- **INSTRUCTIONS FOR THE TASK**:
Leave the pictures out and return every line below exactly.

- **Data items**:
•••••
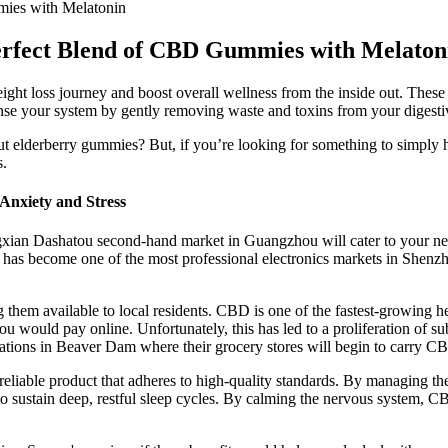
ies with Melatonin
erfect Blend of CBD Gummies with Melaton
 loss journey and boost overall wellness from the inside out. These c
anse your system by gently removing waste and toxins from your digesti
ut elderberry gummies? But, if you’re looking for something to simply
s.
Anxiety and Stress
gxian Dashatou second-hand market in Guangzhou will cater to your need
 has become one of the most professional electronics markets in Shenz
em available to local residents. CBD is one of the fastest-growing he
ou would pay online. Unfortunately, this has led to a proliferation of s
ations in Beaver Dam where their grocery stores will begin to carry C
 a reliable product that adheres to high-quality standards. By managing
o sustain deep, restful sleep cycles. By calming the nervous system, CBD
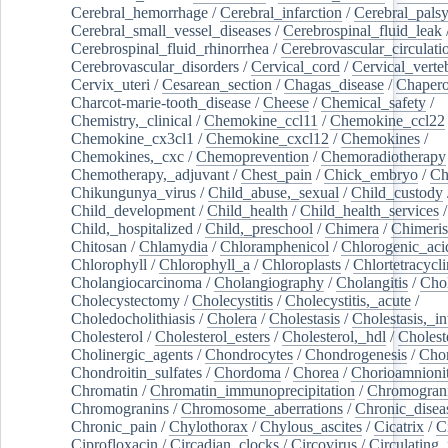
Cerebral_hemorrhage
/
Cerebral_infarction
/
Cerebral_pals
Cerebral_small_vessel_diseases
/
Cerebrospinal_fluid_leak
Cerebrospinal_fluid_rhinorrhea
/
Cerebrovascular_circulati
Cerebrovascular_disorders
/
Cervical_cord
/
Cervical_verte
Cervix_uteri
/
Cesarean_section
/
Chagas_disease
/
Chapero
Charcot-marie-tooth_disease
/
Cheese
/
Chemical_safety
/
Chemistry,_clinical
/
Chemokine_ccl11
/
Chemokine_ccl22
Chemokine_cx3cl1
/
Chemokine_cxcl12
/
Chemokines
/
Chemokines,_cxc
/
Chemoprevention
/
Chemoradiotherapy
Chemotherapy,_adjuvant
/
Chest_pain
/
Chick_embryo
/
Ch
Chikungunya_virus
/
Child_abuse,_sexual
/
Child_custody
Child_development
/
Child_health
/
Child_health_services
/
Child,_hospitalized
/
Child,_preschool
/
Chimera
/
Chimeri
Chitosan
/
Chlamydia
/
Chloramphenicol
/
Chlorogenic_aci
Chlorophyll
/
Chlorophyll_a
/
Chloroplasts
/
Chlortetracycl
Cholangiocarcinoma
/
Cholangiography
/
Cholangitis
/
Chol
Cholecystectomy
/
Cholecystitis
/
Cholecystitis,_acute
/
Choledocholithiasis
/
Cholera
/
Cholestasis
/
Cholestasis,_in
Cholesterol
/
Cholesterol_esters
/
Cholesterol,_hdl
/
Choleste
Cholinergic_agents
/
Chondrocytes
/
Chondrogenesis
/
Chon
Chondroitin_sulfates
/
Chordoma
/
Chorea
/
Chorioamnionit
Chromatin
/
Chromatin_immunoprecipitation
/
Chromogran
Chromogranins
/
Chromosome_aberrations
/
Chronic_disea
Chronic_pain
/
Chylothorax
/
Chylous_ascites
/
Cicatrix
/
Ci
Ciprofloxacin
/
Circadian_clocks
/
Circovirus
/
Circulating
•••••
- **RESPONSE BOX**:
ies with Melatonin
erfect Blend of CBD Gummies with Melaton
 loss journey and boost overall wellness from the inside out. These c
anse your system by gently removing waste and toxins from your digesti
ut elderberry gummies? But, if you’re looking for something to simply
s.
Anxiety and Stress
gxian Dashatou second-hand market in Guangzhou will cater to your need
 has become one of the most professional electronics markets in Shenz
em available to local residents. CBD is one of the fastest-growing he
ou would pay online. Unfortunately, this has led to a proliferation of s
ations in Beaver Dam where their grocery stores will begin to carry C
 a reliable product that adheres to high-quality standards. By managing
o sustain deep, restful sleep cycles. By calming the nervous system, CBD
Cerebral_hemorrhage
/
Cerebral_infarction
/
Cerebral_pals
Cerebral_small_vessel_diseases
/
Cerebrospinal_fluid_leak
Cerebrospinal_fluid_rhinorrhea
/
Cerebrovascular_circulati
Cerebrovascular_disorders
/
Cervical_cord
/
Cervical_verte
Cervix_uteri
/
Cesarean_section
/
Chagas_disease
/
Chapero
Charcot-marie-tooth_disease
/
Cheese
/
Chemical_safety
/
Chemistry,_clinical
/
Chemokine_ccl11
/
Chemokine_ccl22
Chemokine_cx3cl1
/
Chemokine_cxcl12
/
Chemokines
/
Chemokines,_cxc
/
Chemoprevention
/
Chemoradiotherapy
Chemotherapy,_adjuvant
/
Chest_pain
/
Chick_embryo
/
Ch
Chikungunya_virus
/
Child_abuse,_sexual
/
Child_custody
Child_development
/
Child_health
/
Child_health_services
/
Child,_hospitalized
/
Child,_preschool
/
Chimera
/
Chimeri
Chitosan
/
Chlamydia
/
Chloramphenicol
/
Chlorogenic_aci
Chlorophyll
/
Chlorophyll_a
/
Chloroplasts
/
Chlortetracycl
Cholangiocarcinoma
/
Cholangiography
/
Cholangitis
/
Chol
Cholecystectomy
/
Cholecystitis
/
Cholecystitis,_acute
/
Choledocholithiasis
/
Cholera
/
Cholestasis
/
Cholestasis,_in
Cholesterol
/
Cholesterol_esters
/
Cholesterol,_hdl
/
Choleste
Cholinergic_agents
/
Chondrocytes
/
Chondrogenesis
/
Chon
Chondroitin_sulfates
/
Chordoma
/
Chorea
/
Chorioamnionit
Chromatin
/
Chromatin_immunoprecipitation
/
Chromogran
Chromogranins
/
Chromosome_aberrations
/
Chronic_disea
Chronic_pain
/
Chylothorax
/
Chylous_ascites
/
Cicatrix
/
Ci
Ciprofloxacin
/
Circadian_clocks
/
Circovirus
/
Circulating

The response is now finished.